[745]  くまさん🐻
01/06 23:17
(ひつまぶしに合うショートストーリー)

「アロンアゲイン」

D
 冬空の下、たとえ原付のおばちゃんと張り合うほどのスピードしか出ずともむき出しの体に受ける風は冷たい。
走り出してほどなくして道路脇にスクーターを止めると、マスターは着ていた革製のライダージャケットを香織に譲り、準備していた登山用ヤッケ・・使い込んで生地が擦れているが・・を着込んで再び北を目指した。
 素直にジャケットを羽織った香織は寒いのかどうか、腕をマスターの体に巻きつけ自分のお腹をマスターの背中にぴったりとくっつけてしがみついた。

 マスターは少し恥ずかしかった。大きなバイクならともかく、原付オートバイに毛が生えた程度のスクーターに乗るには少々大げさに思えるしがみつき方だから。
 だが、恥ずかしい気持ちではあっても、背中全体に伝わってくる香織の体温は、そんな恥ずかしさなどあっと言う間にかき消し、そればかりでなく、今まで経験したことのない何かが沸き起こってくるのを感じていた。

 やがて407号を30分近く走り、ヤマダ電気のある交差点から右の館林方面に曲がると、香織が指定したイオンモールまでは一本道だ。
ここまでは交通量も多く、運転に気を取られていたが、曲がったあたりから建物が低くなり空が広くなったなと思ったら、沸き起こる何かの正体がうっすらと掴め始めていた。
すぐにゆるい左カーブを過ぎた先に東武線を越える陸橋がある。
 陸橋の頂上を通過すると見渡せる景色がいよいよ寂しくなり、車の交通量も少なく、ところどころの田園を流れる冷たい空っ風がトゲのように突き刺してくる。

 肌を刺す風に吹かれていても、心はさっきから満ち足りていた。
もちろん香織の体温が教えてくれた。
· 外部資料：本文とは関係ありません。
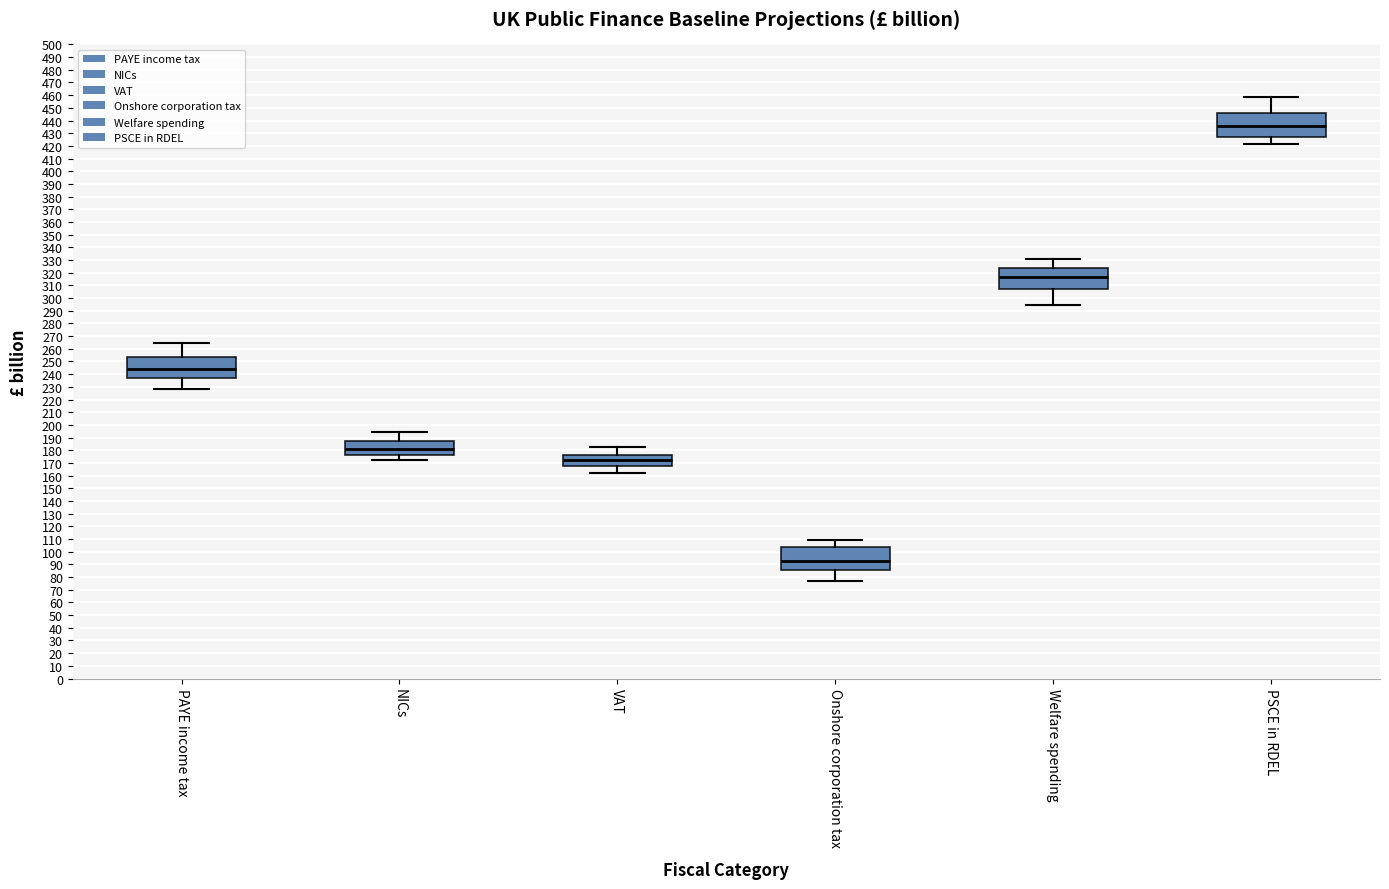

Which box's median line is the lowest?

Onshore corporation tax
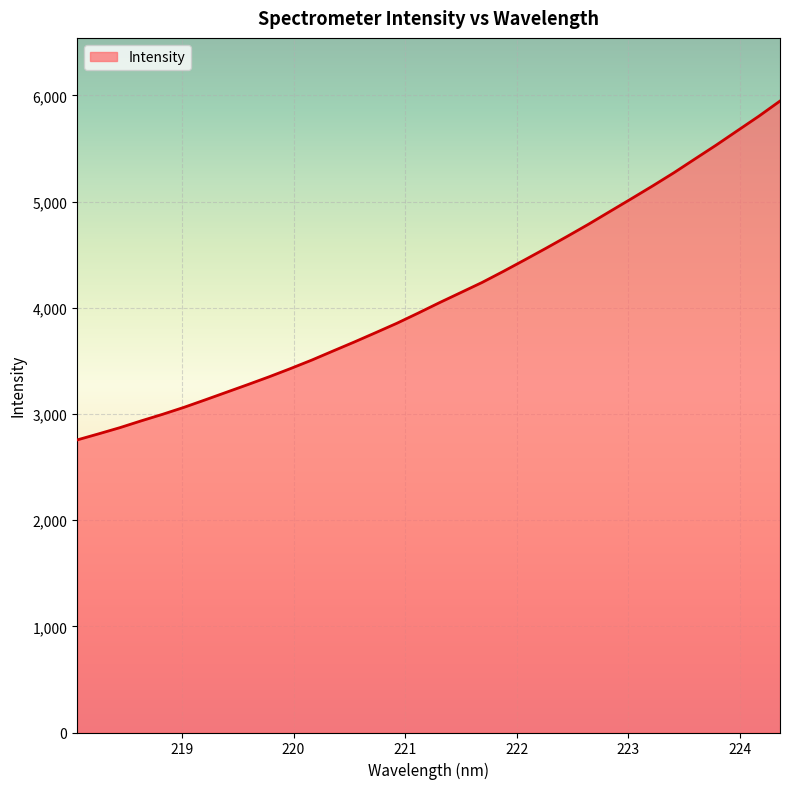

What is the greatest value displayed?

5946.5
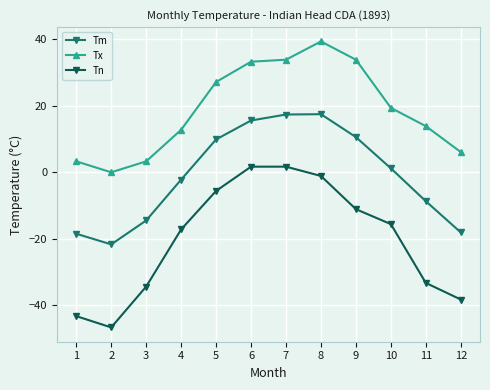

Which series changed the most between 10 and 12?

Tn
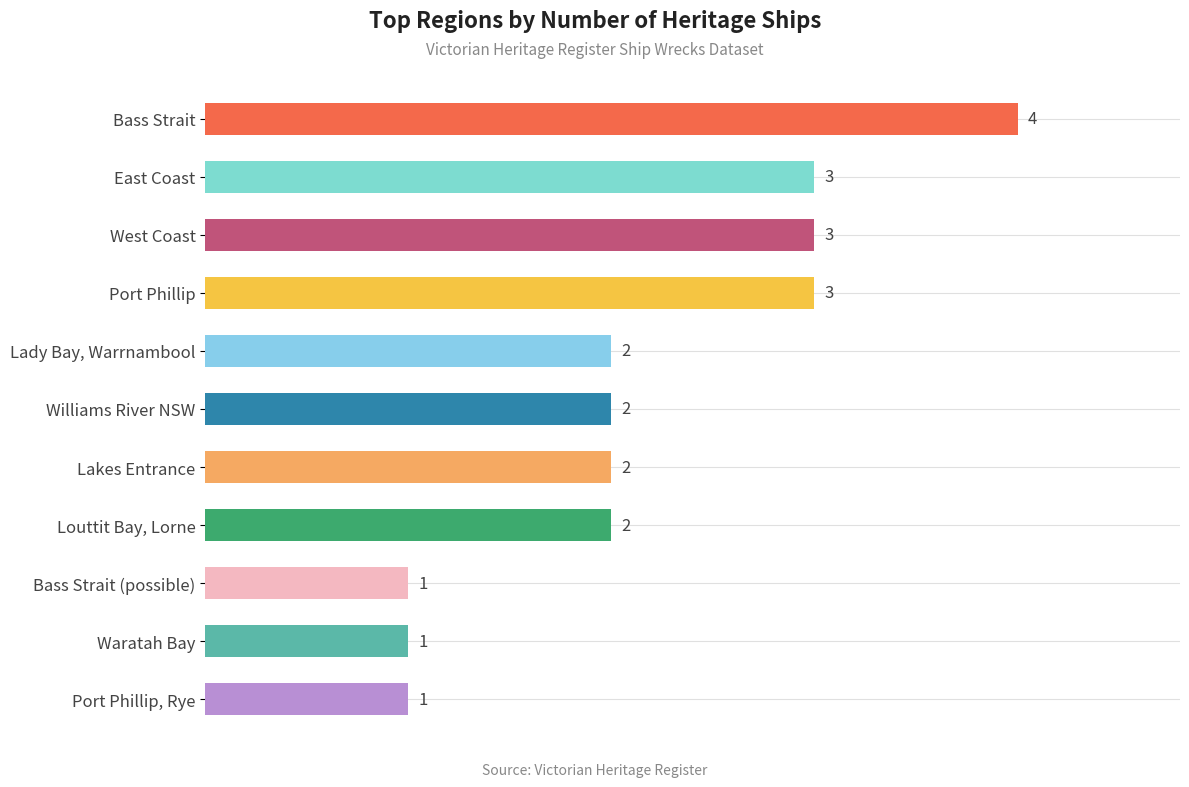

What is the label of the 11th bar from the top?

Port Phillip, Rye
愛する人が自分の背中にしがみつき、自分は襲ってくる北風を受けてその人を守る、男の持つ本能的な飢えが今満たされているのだ。
幸せの意味をまさに今、理解したと思った。ただひとつの憂いを除いて。

 内ヶ島の交差点から車線は増えるが、住宅はさらに寂しくなって遠くまで視界が広がるとやがて遠景の中にイオンモールの建物が見えてきた。
 もう到着かと思うと、今の幸せ感に強烈な未練が生じた。
喫茶店などという気楽な商売に逃げていたのかもしれない、結婚についても新卒として入社した途端に逆プロポーズされて面食らったおぼえがあった、先輩女子社員だが、いわゆるお局さまで新入社員にツバをつけようとしたのだが、こちらにとってみれば早すぎるプロポーズだった、まだ貯金もない安月給で女房なぞ養えるはずもなく、ほどなく断ると以後女性との関係は皆無となった。
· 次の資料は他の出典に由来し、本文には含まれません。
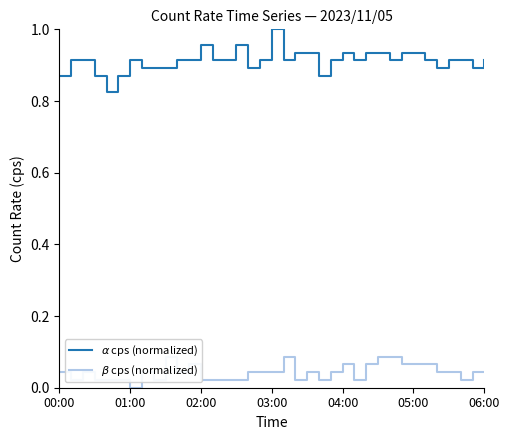

Which series has the widest spread of values?

$\alpha$ cps (normalized)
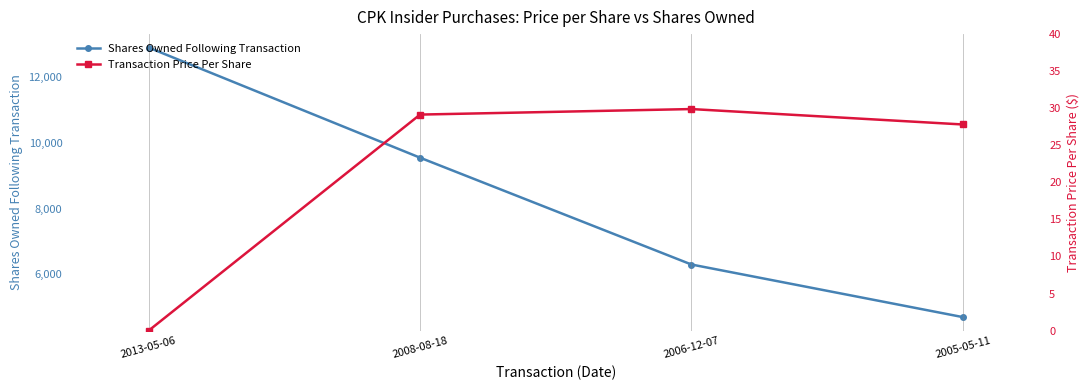

Rank the categories by Transaction Price Per Share value from lowest to highest.

2013-05-06, 2005-05-11, 2008-08-18, 2006-12-07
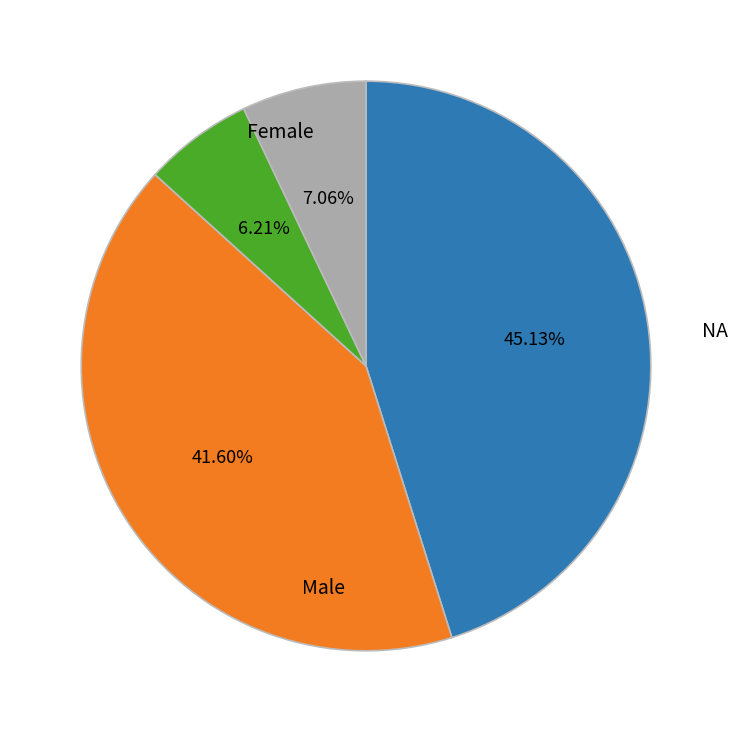

Is there any slice that represents more than half of the pie?

No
 そして今、若いあの頃も知りえなかった愛というぬくもりに近づいている。
単なるハグなんぞ挨拶みたいなものだろう、そう思っていた、知らなかったのだ。
抱きつかれる行為にこれほどの威力があるとは・・。
離れたくなかったが、目的の場所はすぐ目の前までやってきていた。

 イオンモールの前を通り過ぎ、交差点を右に曲がった場所にその蕎麦屋があった。
分離帯があり、手前の駐車場の向こう側にあるという初めての人間には解りにくい店である。
店の周辺は道路反対側のイオンを除けば緑だけの風景で、田園とこんもりとした樹木の塊だけが目にはいるまさに殺風景な郊外だった。
着いてみれば速かった気がする、まだまだ1時間も2時間も背中に香織の体温を感じていたかった。
この蕎麦屋で決断するかも知れない、マスターは自分にそれを期待した。